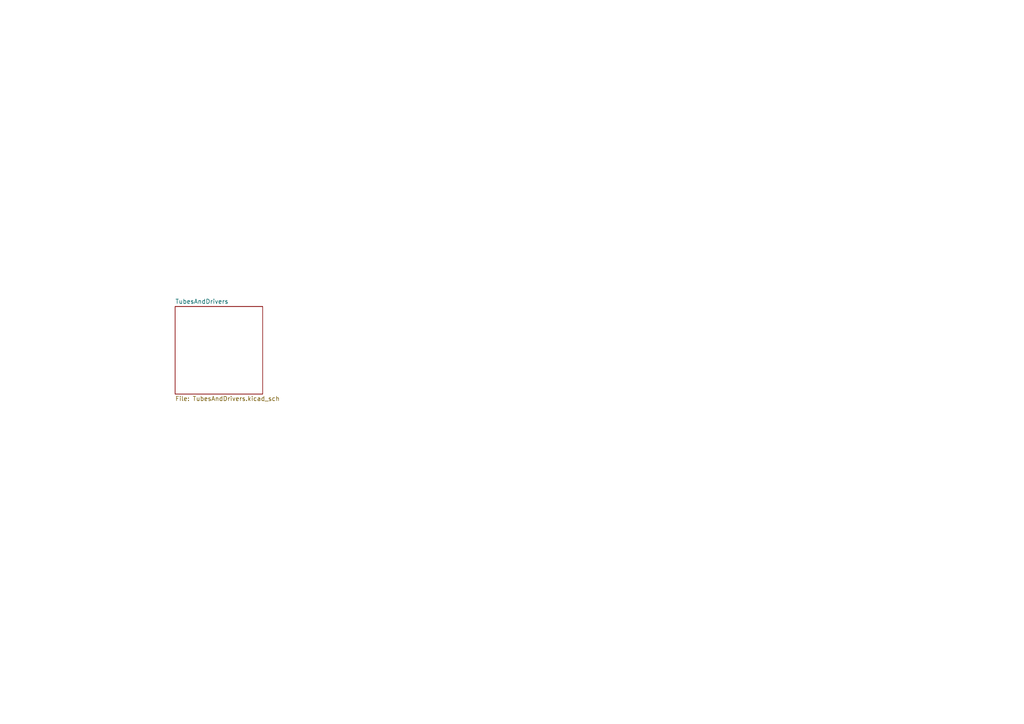
<source format=kicad_sch>
(kicad_sch (version 20230121) (generator eeschema)

  (uuid e0b2324c-d791-4963-9eb8-d8b2ce67520b)

  (paper "A4")

  


  (sheet (at 50.8 88.9) (size 25.4 25.4) (fields_autoplaced)
    (stroke (width 0.1524) (type solid))
    (fill (color 0 0 0 0.0000))
    (uuid 941e45b9-277c-4725-a44e-0da6d2070b39)
    (property "Sheetname" "TubesAndDrivers" (at 50.8 88.1884 0)
      (effects (font (size 1.27 1.27)) (justify left bottom))
    )
    (property "Sheetfile" "TubesAndDrivers.kicad_sch" (at 50.8 114.8846 0)
      (effects (font (size 1.27 1.27)) (justify left top))
    )
    (instances
      (project "NixieClockV3"
        (path "/e0b2324c-d791-4963-9eb8-d8b2ce67520b" (page "2"))
      )
    )
  )

  (sheet_instances
    (path "/" (page "1"))
  )
)

</source>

______________________________

* [What you should do]:
Write the full listing out again with every line unchanged, but include no pictures.

* [Solved exercise]:
<source format=kicad_sch>
(kicad_sch (version 20230121) (generator eeschema)

  (uuid e0b2324c-d791-4963-9eb8-d8b2ce67520b)

  (paper "A4")

  


  (sheet (at 50.8 88.9) (size 25.4 25.4) (fields_autoplaced)
    (stroke (width 0.1524) (type solid))
    (fill (color 0 0 0 0.0000))
    (uuid 941e45b9-277c-4725-a44e-0da6d2070b39)
    (property "Sheetname" "TubesAndDrivers" (at 50.8 88.1884 0)
      (effects (font (size 1.27 1.27)) (justify left bottom))
    )
    (property "Sheetfile" "TubesAndDrivers.kicad_sch" (at 50.8 114.8846 0)
      (effects (font (size 1.27 1.27)) (justify left top))
    )
    (instances
      (project "NixieClockV3"
        (path "/e0b2324c-d791-4963-9eb8-d8b2ce67520b" (page "2"))
      )
    )
  )

  (sheet_instances
    (path "/" (page "1"))
  )
)

</source>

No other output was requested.